+++ Supplied data +++

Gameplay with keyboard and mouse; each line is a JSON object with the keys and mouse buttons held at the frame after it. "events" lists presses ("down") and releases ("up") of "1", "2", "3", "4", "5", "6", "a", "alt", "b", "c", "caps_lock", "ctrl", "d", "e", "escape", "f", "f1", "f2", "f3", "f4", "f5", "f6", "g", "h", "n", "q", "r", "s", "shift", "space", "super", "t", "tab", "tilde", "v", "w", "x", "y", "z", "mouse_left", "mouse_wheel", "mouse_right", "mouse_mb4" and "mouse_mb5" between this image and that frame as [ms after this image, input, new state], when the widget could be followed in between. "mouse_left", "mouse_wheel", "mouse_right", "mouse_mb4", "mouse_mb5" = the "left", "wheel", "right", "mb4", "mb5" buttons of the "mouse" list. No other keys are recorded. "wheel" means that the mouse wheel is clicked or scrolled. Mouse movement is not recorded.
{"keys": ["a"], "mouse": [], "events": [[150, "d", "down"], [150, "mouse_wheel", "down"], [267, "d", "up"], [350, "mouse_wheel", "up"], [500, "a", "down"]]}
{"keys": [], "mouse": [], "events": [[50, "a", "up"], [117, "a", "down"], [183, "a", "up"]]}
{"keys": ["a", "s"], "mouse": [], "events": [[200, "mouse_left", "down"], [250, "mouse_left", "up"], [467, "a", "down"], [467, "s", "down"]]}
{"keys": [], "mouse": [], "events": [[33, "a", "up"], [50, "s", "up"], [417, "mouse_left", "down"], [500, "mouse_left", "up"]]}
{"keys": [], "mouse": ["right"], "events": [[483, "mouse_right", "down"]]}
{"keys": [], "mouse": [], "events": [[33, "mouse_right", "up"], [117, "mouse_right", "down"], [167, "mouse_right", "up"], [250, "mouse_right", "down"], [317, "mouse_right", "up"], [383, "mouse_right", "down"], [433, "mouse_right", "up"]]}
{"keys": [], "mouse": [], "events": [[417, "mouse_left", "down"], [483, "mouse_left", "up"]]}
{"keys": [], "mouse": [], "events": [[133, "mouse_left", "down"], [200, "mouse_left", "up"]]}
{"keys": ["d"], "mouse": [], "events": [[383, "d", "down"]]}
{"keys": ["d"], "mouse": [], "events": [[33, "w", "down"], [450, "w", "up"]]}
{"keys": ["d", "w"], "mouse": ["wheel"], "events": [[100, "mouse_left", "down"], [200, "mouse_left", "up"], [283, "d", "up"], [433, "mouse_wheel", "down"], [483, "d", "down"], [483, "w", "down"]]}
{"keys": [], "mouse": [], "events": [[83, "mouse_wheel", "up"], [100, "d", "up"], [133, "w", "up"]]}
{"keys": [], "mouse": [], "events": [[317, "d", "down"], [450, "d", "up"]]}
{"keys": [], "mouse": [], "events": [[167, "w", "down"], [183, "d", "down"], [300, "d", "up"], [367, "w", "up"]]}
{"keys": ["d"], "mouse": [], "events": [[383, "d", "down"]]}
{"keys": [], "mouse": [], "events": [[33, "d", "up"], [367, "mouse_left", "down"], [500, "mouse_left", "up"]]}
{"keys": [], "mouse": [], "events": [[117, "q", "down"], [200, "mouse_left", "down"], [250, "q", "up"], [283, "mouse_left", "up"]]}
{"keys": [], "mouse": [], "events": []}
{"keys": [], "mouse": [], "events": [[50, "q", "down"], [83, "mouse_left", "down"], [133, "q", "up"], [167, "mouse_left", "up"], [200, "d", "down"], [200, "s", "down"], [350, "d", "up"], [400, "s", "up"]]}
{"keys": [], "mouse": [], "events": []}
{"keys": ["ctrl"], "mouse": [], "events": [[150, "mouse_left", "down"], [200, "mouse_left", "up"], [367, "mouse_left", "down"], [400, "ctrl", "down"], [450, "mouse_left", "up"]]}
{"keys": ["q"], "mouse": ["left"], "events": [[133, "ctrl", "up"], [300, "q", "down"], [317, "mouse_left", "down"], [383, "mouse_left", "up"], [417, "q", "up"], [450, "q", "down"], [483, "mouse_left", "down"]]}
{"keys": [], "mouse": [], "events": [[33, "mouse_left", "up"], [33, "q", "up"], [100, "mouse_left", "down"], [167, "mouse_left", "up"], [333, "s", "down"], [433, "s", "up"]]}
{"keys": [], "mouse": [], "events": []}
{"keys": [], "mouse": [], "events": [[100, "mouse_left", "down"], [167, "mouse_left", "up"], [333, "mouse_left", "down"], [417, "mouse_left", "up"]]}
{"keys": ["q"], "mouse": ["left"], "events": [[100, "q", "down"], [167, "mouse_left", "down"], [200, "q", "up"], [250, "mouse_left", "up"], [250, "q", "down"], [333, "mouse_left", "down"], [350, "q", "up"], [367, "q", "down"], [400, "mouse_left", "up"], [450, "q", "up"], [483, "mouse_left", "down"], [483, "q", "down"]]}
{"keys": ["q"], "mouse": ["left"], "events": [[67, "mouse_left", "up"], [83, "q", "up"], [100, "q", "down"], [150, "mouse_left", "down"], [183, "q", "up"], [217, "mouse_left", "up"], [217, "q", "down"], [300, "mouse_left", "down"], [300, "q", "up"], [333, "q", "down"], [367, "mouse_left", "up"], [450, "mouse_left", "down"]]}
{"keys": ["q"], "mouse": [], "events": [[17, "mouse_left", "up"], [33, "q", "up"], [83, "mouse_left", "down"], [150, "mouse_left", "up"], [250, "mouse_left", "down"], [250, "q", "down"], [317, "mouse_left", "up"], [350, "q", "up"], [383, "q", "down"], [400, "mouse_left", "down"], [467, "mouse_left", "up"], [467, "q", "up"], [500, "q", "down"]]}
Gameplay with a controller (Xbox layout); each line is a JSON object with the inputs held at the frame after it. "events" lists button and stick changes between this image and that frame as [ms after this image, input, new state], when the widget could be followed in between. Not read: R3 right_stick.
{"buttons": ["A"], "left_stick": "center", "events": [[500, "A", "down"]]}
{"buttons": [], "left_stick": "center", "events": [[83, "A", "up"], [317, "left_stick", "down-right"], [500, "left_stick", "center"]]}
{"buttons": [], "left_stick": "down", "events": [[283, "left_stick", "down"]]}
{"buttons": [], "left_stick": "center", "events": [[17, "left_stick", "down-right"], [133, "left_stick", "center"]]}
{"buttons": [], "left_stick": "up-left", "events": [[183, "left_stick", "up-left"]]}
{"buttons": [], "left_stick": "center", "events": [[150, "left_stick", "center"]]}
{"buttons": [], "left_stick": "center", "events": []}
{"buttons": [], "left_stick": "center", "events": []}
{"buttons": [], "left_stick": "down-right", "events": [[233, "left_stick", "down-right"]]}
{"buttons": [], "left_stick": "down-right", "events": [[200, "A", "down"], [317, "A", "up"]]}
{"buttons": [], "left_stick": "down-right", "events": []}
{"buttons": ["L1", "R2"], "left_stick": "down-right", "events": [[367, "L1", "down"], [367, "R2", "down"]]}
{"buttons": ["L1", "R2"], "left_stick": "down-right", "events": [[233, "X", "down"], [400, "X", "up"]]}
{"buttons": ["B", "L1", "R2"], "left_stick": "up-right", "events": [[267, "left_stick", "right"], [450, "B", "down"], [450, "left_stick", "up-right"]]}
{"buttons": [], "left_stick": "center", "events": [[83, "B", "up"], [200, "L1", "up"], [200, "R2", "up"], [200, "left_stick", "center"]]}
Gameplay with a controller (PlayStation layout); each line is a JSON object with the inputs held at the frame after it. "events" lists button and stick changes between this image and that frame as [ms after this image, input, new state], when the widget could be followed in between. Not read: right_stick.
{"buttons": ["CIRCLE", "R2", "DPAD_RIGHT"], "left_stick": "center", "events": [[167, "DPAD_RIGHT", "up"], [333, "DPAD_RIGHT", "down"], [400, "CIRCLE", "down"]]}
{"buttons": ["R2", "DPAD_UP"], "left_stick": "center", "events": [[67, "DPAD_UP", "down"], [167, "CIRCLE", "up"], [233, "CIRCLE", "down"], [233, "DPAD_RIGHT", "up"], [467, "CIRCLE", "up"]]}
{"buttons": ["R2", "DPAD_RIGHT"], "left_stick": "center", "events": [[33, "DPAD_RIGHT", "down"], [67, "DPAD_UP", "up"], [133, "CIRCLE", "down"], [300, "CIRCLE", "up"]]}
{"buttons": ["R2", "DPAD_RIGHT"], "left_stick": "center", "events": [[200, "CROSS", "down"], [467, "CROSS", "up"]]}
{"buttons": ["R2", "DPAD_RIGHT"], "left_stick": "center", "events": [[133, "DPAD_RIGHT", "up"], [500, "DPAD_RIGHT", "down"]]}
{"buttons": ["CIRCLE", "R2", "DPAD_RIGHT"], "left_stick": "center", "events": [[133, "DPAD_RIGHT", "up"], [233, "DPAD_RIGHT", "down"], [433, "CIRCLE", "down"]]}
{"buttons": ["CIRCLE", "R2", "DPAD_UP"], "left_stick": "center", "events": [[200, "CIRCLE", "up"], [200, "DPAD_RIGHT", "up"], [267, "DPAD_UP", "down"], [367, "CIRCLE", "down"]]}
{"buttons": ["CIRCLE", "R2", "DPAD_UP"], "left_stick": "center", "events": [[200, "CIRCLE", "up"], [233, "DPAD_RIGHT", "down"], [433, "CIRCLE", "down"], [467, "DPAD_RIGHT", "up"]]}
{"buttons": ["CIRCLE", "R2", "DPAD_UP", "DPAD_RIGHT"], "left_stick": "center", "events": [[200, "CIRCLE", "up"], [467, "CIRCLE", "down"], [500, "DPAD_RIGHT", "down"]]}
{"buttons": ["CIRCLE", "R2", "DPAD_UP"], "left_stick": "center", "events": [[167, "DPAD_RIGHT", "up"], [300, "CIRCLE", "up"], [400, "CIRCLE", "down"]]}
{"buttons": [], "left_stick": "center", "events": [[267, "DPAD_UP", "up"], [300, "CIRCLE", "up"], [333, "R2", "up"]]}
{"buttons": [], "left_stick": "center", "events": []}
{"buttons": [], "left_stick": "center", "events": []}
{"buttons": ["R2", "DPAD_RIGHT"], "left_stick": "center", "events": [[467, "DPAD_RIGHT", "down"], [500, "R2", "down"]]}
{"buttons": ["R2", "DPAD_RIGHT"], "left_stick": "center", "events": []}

+++

The problem -> Say how many lines in the data above contain the string "input", and give no other output.

Your solution -> 3